Victoria city council voted Thursday to study the impacts of removing minimum parking requirements from homes, relaxing restrictions on conversions and making it easier for homeowners to add suites — drastic measures aimed at rapidly adding units amid a worsening housing and rental crisis.
By a vote of 6-3, council gave the nod to city staff to explore the implications of sweeping recommendations introduced in a motion by councillors Dave Thompson and Krista Loughton.
The first report will look at the possibility of easing the criteria for owners eligible to convert their home into multiple units under the city’s House Conversion Regulations. The restrictions that could be eased or expanded include, but are not limited to:
- lot dimensions
- unit maximums
- minimum floor areas
- storey maximums
The first recommendation will also look into adding more garden suites and “enhancing communications” to the public about the option for a house conversion.
Staff will also report on the implications of amending bylaws to permit up to three suites, including garden suites and tiny homes, in current detached dwelling and duplex zones as well as suites in existing small-lot properties.
Such a change could “make it easier and more affordable to build garden suites and tiny homes and make the approvals process more streamlined, and to allow for additions to buildings in cases where units are secured rental,” the councillors’ motion reads.
Finally, staff will look into the impact of removing minimum parking space requirements for most or all Victoria homes and lots.
Under the current bylaw, single- and two-family dwellings, as well as semi-attached and attached dwellings, must provide one space per unit.

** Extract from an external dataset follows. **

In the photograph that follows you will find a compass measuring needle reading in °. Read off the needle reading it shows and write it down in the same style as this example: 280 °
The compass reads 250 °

For secondary or garden suites, one space must be provided in addition to the number of spaces required for the main dwelling.
That recommendation also asks staff to advise on expanding the adoption of transit passes for tenants, car sharing options, bike and mobility scooter parking and providing more accessible spaces for multi-unit buildings and streets.
Council also voted to examine the implications of advocating to the B.C. government for an amendment to the Local Government Act that would phase out grandfathered year-round short-term rentals in existing units and buildings.
Loughton and Thompson were joined by councillors Jeremy Caradonna, Matt Dell, Susan Kim and Mayor Marianne Alto in approving the motion, while councillors Chris Coleman, Marg Gardiner and Stephen Hammond were opposed.
Staff are expected to provide a verbal progress report by the end of February.